• Passage to read:
###

[PATCH 1/1] nvme-pci: Add CPU latency pm-qos handling

Tue Oct 15 02:25:37 PDT 2024

On Wed, 2024-10-09 at 11:24 +0300, Tero Kristo wrote:
> On Wed, 2024-10-09 at 10:00 +0200, Christoph Hellwig wrote:
> > On Wed, Oct 09, 2024 at 09:45:07AM +0300, Tero Kristo wrote:
> > > Initially, I posted the patch against block layer, but there the
> > > recommendation was to move this closer to the HW; i.e. NVMe
> > > driver
> > > level.
> > 
> > Even if it is called from NVMe, at lot of the code is not nvme
> > specific.
> > Some of it appears block specific and other pats are entirely
> > generic.
> > 
> > But I still don't see how walking cpumasks and updating paramters
> > in
> > far away (in terms of cache lines and pointer dereferences) for
> > every
> > single I/O could work without having a huge performance impact.
> > 
> 
> Generally, the cpumask only has a couple of CPUs on it; yes its true
> on
> certain setups every CPU of the system may end up on it, but then the
> user has the option to not enable this feature at all. In my testing
> system, there is a separate NVME irq for each CPU, so the affinity
> mask
> only contains one bit.
> 
> Also, the code tries to avoid calling the heavy PM QoS stuff, by
> checking if the request is already active, and updating the values in
> a
> workqueue later on. Generally the heavy-ish parameter update only
> happens on the first activity of a burst of NVMe accesses.

I've been giving this some thought offline, but can't really think of
how this could be done in the generic layers; the code needs to figure
out the interrupt that gets fired by the activity, to prevent the CPU
that is going to handle that interrupt to go into deep idle,
potentially ruining the latency and throughput of the request. The
knowledge of this interrupt mapping only resides in the driver level,
in this case NVMe.

One thing that could be done is to prevent the whole feature to be used
on setups where the number of cpus per irq is above some threshold;
lets say 4 as an example.

-Tero

###

• Entries shown:
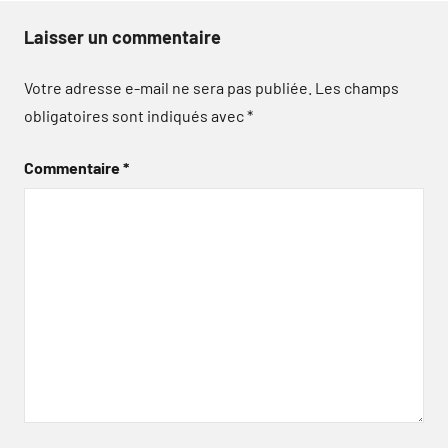
Laisser un commentaire
Votre adresse e-mail ne sera pas publiée.
Les champs
obligatoires sont indiqués avec
*
Commentaire
*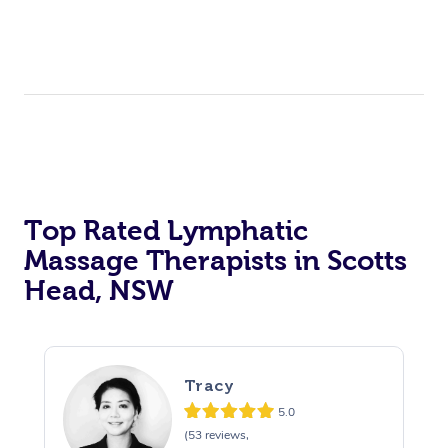
Top Rated Lymphatic
Massage Therapists in Scotts
Head, NSW
Tracy
5.0
(53 reviews,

###

• Task description:
Could you rewrite the paragraph in the patch discussion above that begins "I've been giving this some thought offline" more briefly, keeping its main facts?

• Task result:
The writer sees no way to do this in the generic layers. The code must find the interrupt that the activity will fire and keep the CPU handling it out of deep idle, which could otherwise hurt the request's latency and throughput. Only the driver level, here NVMe, knows this interrupt mapping.